Моя новая дряхлая оболочка оказалась самой надежной темницей для духа: у меня не осталось сил даже на то, чтобы по-настоящему страдать от свершившихся необратимых перемен. О том, чтобы сопротивляться сковавшей меня слабости или хотя бы как следует разозлиться и разнести в клочья поработившую меня реальность, и речи не шло. Я мог только неподвижно сидеть в неуютном полумраке, который царил в этом странном сновидении, и рассеянно перебирать драгоценности своих воспоминаний – все еще привлекательные, но совершенно бесполезные игрушки.
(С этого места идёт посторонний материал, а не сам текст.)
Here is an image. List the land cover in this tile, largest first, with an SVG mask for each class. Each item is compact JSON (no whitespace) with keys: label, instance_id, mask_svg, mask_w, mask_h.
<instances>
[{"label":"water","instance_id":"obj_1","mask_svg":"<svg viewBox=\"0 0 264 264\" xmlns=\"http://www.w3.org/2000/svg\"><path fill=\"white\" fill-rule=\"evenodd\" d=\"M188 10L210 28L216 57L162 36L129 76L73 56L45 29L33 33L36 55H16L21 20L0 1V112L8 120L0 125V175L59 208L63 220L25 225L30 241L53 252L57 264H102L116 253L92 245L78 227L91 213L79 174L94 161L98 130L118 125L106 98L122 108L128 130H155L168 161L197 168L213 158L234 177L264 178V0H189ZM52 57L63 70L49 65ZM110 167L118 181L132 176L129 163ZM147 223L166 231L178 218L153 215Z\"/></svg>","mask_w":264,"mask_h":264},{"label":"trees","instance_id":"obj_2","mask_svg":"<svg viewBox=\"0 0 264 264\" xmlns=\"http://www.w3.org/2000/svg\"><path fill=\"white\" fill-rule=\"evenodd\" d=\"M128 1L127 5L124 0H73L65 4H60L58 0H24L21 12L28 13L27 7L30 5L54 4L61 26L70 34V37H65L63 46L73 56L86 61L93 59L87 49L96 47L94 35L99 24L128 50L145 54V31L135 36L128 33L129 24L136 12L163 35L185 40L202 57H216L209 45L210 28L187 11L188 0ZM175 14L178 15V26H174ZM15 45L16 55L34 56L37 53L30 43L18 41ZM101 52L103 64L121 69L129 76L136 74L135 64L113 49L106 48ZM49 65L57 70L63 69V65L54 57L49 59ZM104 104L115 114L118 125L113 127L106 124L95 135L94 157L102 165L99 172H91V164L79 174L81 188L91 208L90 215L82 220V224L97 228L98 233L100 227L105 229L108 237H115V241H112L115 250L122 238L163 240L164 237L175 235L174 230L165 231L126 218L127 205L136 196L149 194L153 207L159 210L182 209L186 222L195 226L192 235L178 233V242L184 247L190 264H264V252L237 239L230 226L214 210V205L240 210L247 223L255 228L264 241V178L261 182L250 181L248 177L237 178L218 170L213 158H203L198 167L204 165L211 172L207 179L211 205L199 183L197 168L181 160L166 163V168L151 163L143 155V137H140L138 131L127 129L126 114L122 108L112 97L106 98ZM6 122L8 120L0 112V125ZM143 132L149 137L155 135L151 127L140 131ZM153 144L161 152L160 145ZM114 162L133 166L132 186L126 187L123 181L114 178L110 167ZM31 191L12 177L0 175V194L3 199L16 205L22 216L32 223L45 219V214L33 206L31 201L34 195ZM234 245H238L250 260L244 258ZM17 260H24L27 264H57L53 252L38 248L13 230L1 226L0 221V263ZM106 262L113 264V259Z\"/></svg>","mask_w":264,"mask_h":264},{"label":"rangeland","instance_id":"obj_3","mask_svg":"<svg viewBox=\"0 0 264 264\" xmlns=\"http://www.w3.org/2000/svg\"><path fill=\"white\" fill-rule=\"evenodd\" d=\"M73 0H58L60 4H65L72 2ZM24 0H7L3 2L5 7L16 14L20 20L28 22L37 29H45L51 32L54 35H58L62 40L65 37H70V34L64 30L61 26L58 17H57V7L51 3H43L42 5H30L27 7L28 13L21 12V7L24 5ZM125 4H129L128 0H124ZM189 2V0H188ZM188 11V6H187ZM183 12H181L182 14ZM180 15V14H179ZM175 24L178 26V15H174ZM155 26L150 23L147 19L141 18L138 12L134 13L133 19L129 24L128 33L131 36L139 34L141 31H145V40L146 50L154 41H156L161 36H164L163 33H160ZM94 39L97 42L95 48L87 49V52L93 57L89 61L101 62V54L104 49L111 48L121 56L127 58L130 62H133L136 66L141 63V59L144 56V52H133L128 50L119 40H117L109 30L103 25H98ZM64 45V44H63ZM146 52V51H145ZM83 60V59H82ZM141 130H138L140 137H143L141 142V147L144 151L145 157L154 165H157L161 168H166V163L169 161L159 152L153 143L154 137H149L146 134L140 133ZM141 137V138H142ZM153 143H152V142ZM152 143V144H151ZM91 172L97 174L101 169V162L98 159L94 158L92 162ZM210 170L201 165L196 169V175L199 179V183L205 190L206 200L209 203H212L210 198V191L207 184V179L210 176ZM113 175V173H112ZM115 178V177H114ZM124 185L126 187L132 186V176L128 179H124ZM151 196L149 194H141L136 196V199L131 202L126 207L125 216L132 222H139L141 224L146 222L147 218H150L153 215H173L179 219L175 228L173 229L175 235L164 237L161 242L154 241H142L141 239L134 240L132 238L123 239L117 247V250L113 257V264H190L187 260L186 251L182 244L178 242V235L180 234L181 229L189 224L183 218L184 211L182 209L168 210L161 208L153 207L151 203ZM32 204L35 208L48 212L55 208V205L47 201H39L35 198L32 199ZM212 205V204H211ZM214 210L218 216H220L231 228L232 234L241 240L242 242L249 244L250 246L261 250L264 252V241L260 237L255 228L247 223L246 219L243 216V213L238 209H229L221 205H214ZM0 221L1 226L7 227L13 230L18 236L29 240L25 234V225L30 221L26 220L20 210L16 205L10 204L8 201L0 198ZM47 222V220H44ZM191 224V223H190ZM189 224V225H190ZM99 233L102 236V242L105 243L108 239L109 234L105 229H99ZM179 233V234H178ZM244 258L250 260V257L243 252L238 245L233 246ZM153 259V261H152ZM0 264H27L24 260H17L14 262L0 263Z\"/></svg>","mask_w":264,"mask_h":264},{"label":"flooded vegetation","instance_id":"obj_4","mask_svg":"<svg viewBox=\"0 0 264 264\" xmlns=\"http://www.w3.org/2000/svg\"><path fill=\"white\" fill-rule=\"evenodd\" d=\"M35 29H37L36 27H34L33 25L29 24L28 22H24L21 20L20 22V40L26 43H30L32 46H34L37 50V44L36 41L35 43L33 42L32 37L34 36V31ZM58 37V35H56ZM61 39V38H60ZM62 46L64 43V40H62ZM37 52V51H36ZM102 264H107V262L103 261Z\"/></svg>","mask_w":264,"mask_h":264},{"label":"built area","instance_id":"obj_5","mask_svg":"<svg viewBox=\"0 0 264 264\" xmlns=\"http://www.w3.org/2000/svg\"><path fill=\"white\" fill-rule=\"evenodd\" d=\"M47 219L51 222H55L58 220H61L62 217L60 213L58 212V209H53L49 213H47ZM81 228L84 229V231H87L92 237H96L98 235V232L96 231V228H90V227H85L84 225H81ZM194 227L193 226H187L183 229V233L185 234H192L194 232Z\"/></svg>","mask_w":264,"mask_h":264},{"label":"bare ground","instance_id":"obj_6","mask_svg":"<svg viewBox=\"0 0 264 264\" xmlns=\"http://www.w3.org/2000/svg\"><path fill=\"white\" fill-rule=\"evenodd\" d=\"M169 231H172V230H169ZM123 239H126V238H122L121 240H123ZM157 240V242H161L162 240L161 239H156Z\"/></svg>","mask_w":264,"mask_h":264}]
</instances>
Они не были волшебными талисманами, способными принести божественную прохладу перемен, а годились лишь на то, чтобы орошать их скупыми стариковскими слезами.
Впрочем, даже слез у меня не нашлось. Наверное, я уже был недостаточно живым для того, чтобы плакать. Я принял свою судьбу – потому что так было проще. Мое внезапное смирение проистекало не из мудрости – его причиной была все та же гадкая телесная слабость. Помнится, мне вдруг захотелось съесть что-нибудь вкусное – кажется, я просто осознал, что это единственный доступный мне способ испытать жалкое подобие физического удовольствия; все остальные разновидности наслаждений уже давно остались по ту сторону моих возможностей…
Я не знаю, как долго тянулся этот кошмар. Разум утверждает, что совсем чуть-чуть, секунд десять. В крайнем случае он готов согласиться на пару дюжин этих самых секунд – никак не больше. Но какая-то часть меня не в силах принять эту утешительную версию. Маленький мудрец, снимающий флигель на заднем дворе моего сознания, знает, что дремотное умирание одинокого старика продолжалось невообразимо долго. Возможно, измерять его следует годами, но я упорно затыкаю уши, когда он пытается заговорить на эту тему.